Do you feel it? The flow, the ease? Mind you, I was in an unusually sustained stressed state over this period of working my way through several long lists of To Do's. But still, even with all that turbulence, all that potential interference, the power of intention, of declaration, of clear direction held sway. It is a beautiful thing to see, to be!

~~I cannot say it was easy leaving my mother, even though she had stepped decidedly out of the woods, had apparently ceased tempting the spectre of death by the late 20's of July, just as I approached my finish line. She had been to hell and back, had lost 10 pounds from an already lean frame, had just earlier this month left her home of 35 years to begin a new life at 80-something in a lovely one-bedroom apartment, and was still in a vulnerable place. It's really not at all clear how much longer she will stay with us as solid matter. The thought of her dying while I was away was crushing. Still, and yet again, I proceeded. Out on the edges of things, I sense something. Thoughts the likes of "How can you? How dare you!?" were usurped by this something, which gave rise to another thought:

"She'll never meet anyone if she's always with me. No one will talk to her if she's always talking to me."

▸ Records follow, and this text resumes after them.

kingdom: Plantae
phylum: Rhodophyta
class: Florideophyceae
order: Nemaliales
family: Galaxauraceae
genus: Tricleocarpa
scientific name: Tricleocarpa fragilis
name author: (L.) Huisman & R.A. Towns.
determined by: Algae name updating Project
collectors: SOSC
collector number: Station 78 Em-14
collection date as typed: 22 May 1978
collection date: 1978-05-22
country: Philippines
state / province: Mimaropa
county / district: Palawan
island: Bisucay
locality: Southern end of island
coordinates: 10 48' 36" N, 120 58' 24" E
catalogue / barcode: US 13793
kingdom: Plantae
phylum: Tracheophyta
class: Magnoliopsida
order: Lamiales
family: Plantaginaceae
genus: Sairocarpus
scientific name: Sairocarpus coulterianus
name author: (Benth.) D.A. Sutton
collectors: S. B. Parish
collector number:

It was Friday, the 25th, that we had our very emotional farewell. By the close of Saturday, she had made her first new friend in her new community. I could hear the promise in the tone of her voice, the expectancy. It has been years, decades that she has wanted to find such a friend. I choked up hearing her message, and marveled at the exquisiteness of this other thing that I love: what is right for one is right for all. To think: had I retreated, kept myself back from the life that has been calling to me, I'd have been keeping my mother from hers as well.

There is such peace in knowing--not just believing, but knowing--that all is well.

I could go on. Tell about passing breezily, on a few (comparatively) friendly questions and answers, through Immigration. I could tell of the sweltering sun of day one here--an anomaly in Dublin--and the two sunny days that followed. I could tell of the link of the trains: the train that passes here, the train that passes, at just about the same distance, my Boston home, the train that passes, at about the same distance, my mother's new home and the "coincidence" of that. But instead I will close, end by sharing what I found when I stepped foot in my new (if temporary) home here. I can't help but smile inside when I look across our light-filled salon de sejour and rest my eyes on this image, when I receive this embrace by the earth by way of Yann Arthus-Bertrand's photograph of a naturally occurring heart.

What comfort it gives me to know that the earth, that Life just keeps on speaking, that Love just keeps on loving, in eloquent ways and with a grace I could never have imagined.